Als unser Chef an der Rezeption nach einem Staubsauger fragte und der Rezeptionist hörte, warum ein solcher benötigt würde, war ihm das sehr, sehr peinlich. Dann wurde er aktiv, beorderte einen jungen Hotelangestellten, sich mit dem Staubsauger an die Reinigung des Wagens zu machen und entschuldigte sich hundertmal, dass unserem Chef so etwas hier in der Türkei passiert sei. Unser Chef und seine Frau durften keinen Finger rühren, um beim Saubermachen mitzuwirken.
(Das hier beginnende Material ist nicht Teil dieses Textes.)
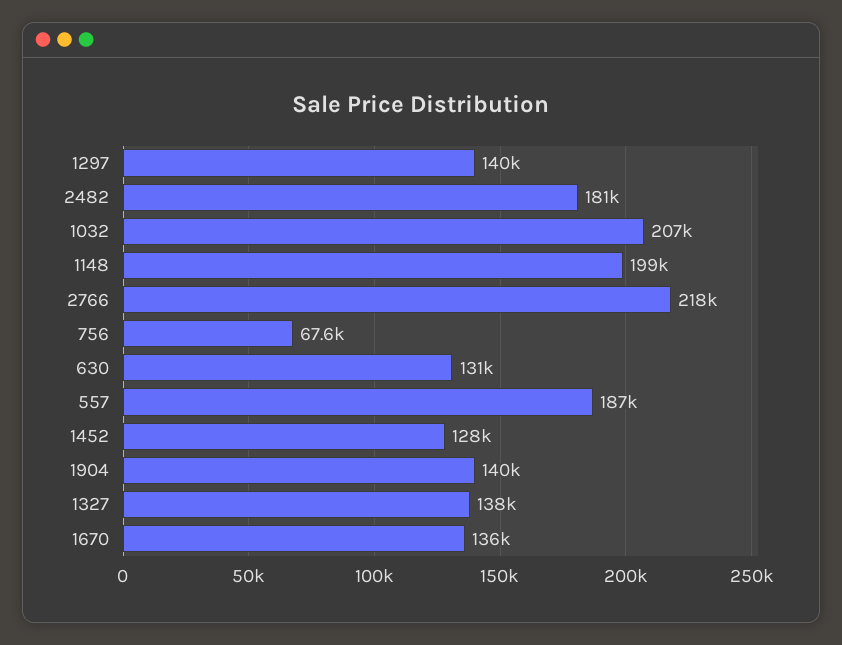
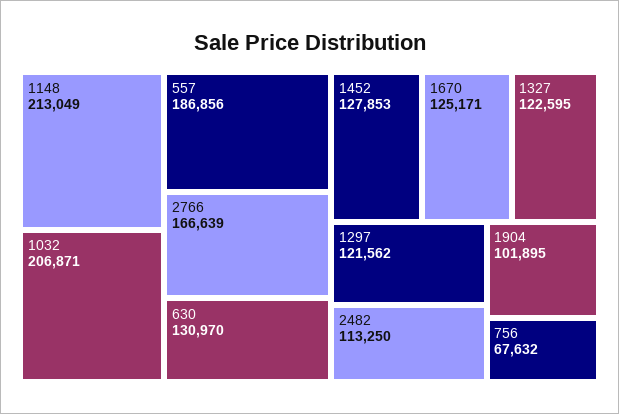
  {
-   "1297": 140000,
+   "1297": 121562,
-   "2482": 181000,
+   "2482": 113250,
    "1032": 206871,
-   "1148": 199000,
+   "1148": 213049,
-   "2766": 218000,
+   "2766": 166639,
    "756": 67632,
    "630": 130970,
    "557": 186856,
    "1452": 127853,
-   "1904": 140000,
+   "1904": 101895,
-   "1327": 138000,
+   "1327": 122595,
-   "1670": 136000
+   "1670": 125171
  }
Nachdem das Auto picobello ausgesaugt war, blieb nur noch das kleine Problem übrig: das klaffende Loch im Fond zu verschließen, was unser Chef umgehend in Angriff nahm. Der Rezeptionist empfahl, an den Stadtrand von Bodrum zu fahren, dort seien Handwerker angesiedelt. Am Rand der Ausfallstraße breitete sich eine sandige Piste aus, auf der sich improvisierte Bretterbuden aneinander reihten. Es herrschte emsiges Treiben. Unser Chef fuhr an den Büdchen entlang und hielt bald vor dem Laden eines Schreiners an. Beim Blick auf die hintere Tür des PKW war dem schnell klar, was zu tun ist. Der schnauzbärtige, nicht mehr ganz junge Handwerker nahm Maß und suchte in seinem Bestand nach einer Sperrholzplatte. Er arbeitete allein und schweigend. Man hatte den Eindruck, dass keine Viertelstunde verstrich, bis das fehlende BMW-Fenster durch eine Holzplatte ersetzt war.
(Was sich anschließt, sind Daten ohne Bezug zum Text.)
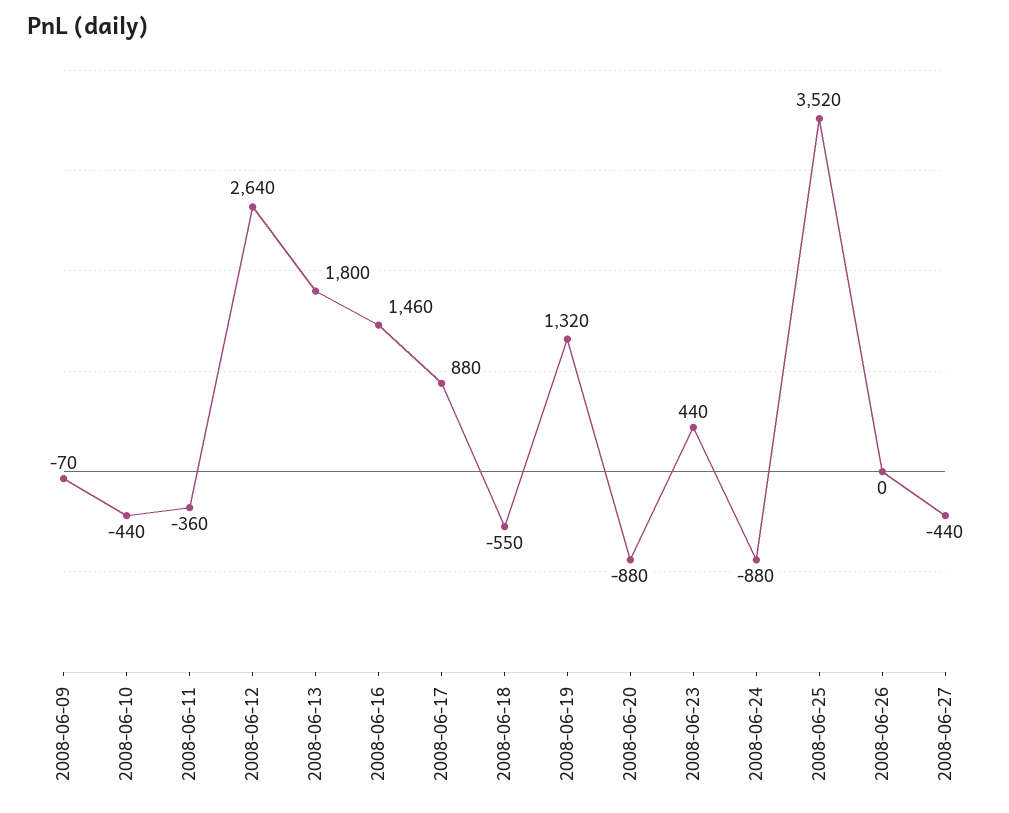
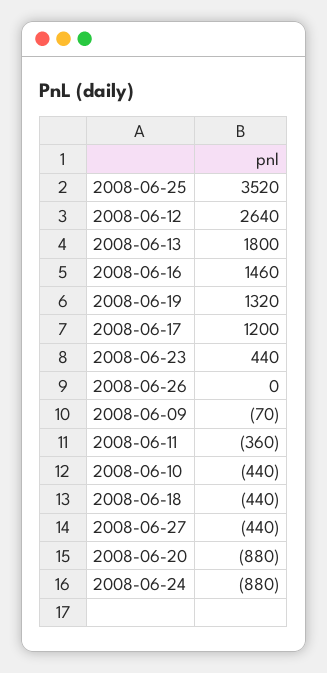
  {
    "2008-06-09": -70,
    "2008-06-10": -440,
    "2008-06-11": -360,
    "2008-06-12": 2640,
    "2008-06-13": 1800,
    "2008-06-16": 1460,
-   "2008-06-17": 880,
+   "2008-06-17": 1200,
-   "2008-06-18": -550,
+   "2008-06-18": -440,
    "2008-06-19": 1320,
    "2008-06-20": -880,
    "2008-06-23": 440,
    "2008-06-24": -880,
    "2008-06-25": 3520,
    "2008-06-26": 0,
    "2008-06-27": -440
  }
Beim Bezahlen folgte die vierte und vielleicht eindrücklichste Lektion über das türkische Wesen: Als unser Chef die Geldbörse herausholte, schüttelte der Handwerker nur mit dem Kopf. Der Chef versuchte ein Einstiegsgebot abzugeben und zog einen deutschen Geldschein heraus, woraufhin die Gesten der Abwehr noch deutlicher wurden. Doch unser Chef ließ nicht locker. Nach etwas hin und her nahm der Handwerker dem Chef das Papiergeld doch aus der Hand. Der spuckte symbolisch darauf, bückte sich zu Boden und zog den Schein im Staub hin und her. Dann hatten auch wir begriffen. Ein kräftiger Händedruck und ein Schulterklopfen waren genug – alles andere Ehrensache!
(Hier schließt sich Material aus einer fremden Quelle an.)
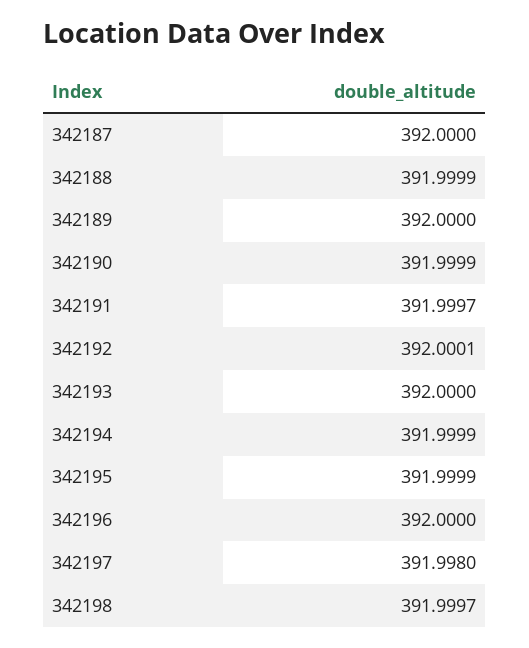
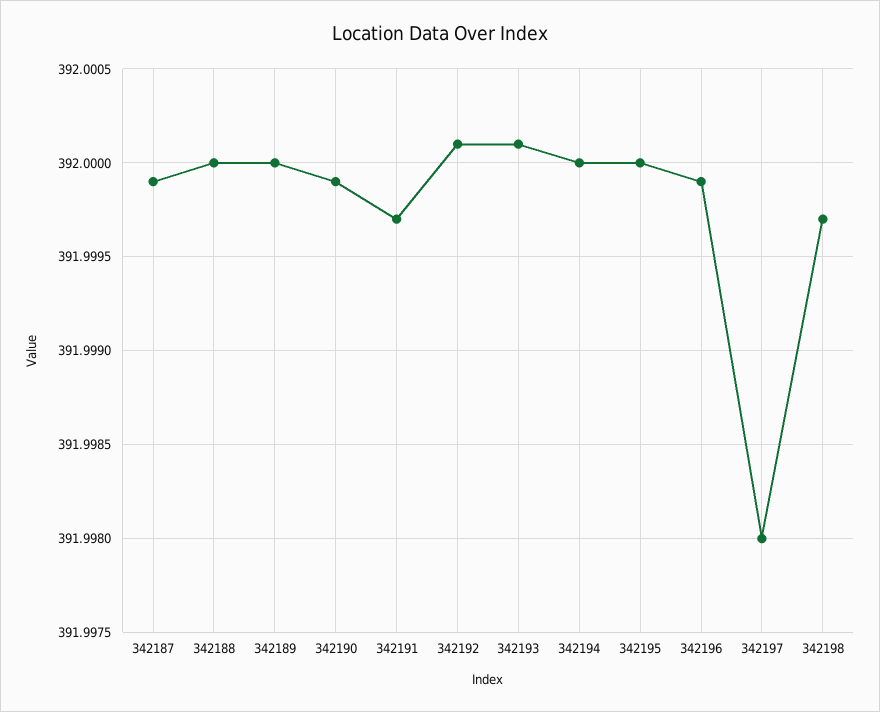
  {
-   "342187": 392,
+   "342187": 391.9999,
-   "342188": 391.9999,
+   "342188": 392,
    "342189": 392,
    "342190": 391.9999,
    "342191": 391.9997,
    "342192": 392.0001,
-   "342193": 392,
+   "342193": 392.0001,
-   "342194": 391.9999,
+   "342194": 392,
-   "342195": 391.9999,
+   "342195": 392,
-   "342196": 392,
+   "342196": 391.9999,
    "342197": 391.998,
    "342198": 391.9997
  }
Der geneigte Leser fragt sich an diesem Punkt nur noch, was es mit dem im Titel erwähnten „falschen Reiseführer“ auf sich hat, und ob man ihm dieses Detail nach all der schonungslosen Offenheit am Ende doch vorenthalten möchte? Mitnichten: Das Erlebnis bei der türkischen Militärpolizei saß tief. Als man an einem der folgenden Tage irgendwo auf einer einsamen Landstraße wieder zur aktuellsten Reiseliteratur griff, die in Deutschland damals über die Türkei zu kriegen war, fiel der Blick der Beifahrerin zum ersten Mal auf einen Textblock in einem Kasten auf den Introseiten: Da in diesem Buch offen über das „Kurden-Problem“ berichtet wurde, riet der Herausgeber, das dickleibige Konvolut nicht mit in die Türkei zu nehmen, um nicht nicht selbst ein Problem zu bekommen!

Der Chef und seine Frau befanden sich zu jenem Zeitpunkt auf einer Landstraße, die rechts und links von einem tiefen Straßengraben begleitet wurde. Sonst weit und breit nur abgeerntete Felder. Nach einem vergewissernden Blick in alle Richtungen – vor allem nach hinten – flog der falsche Reiseführer in hohem Bogen aus dem Autofenster. Denn in Schwierigkeiten wollte man in der Türkei nicht mehr geraten!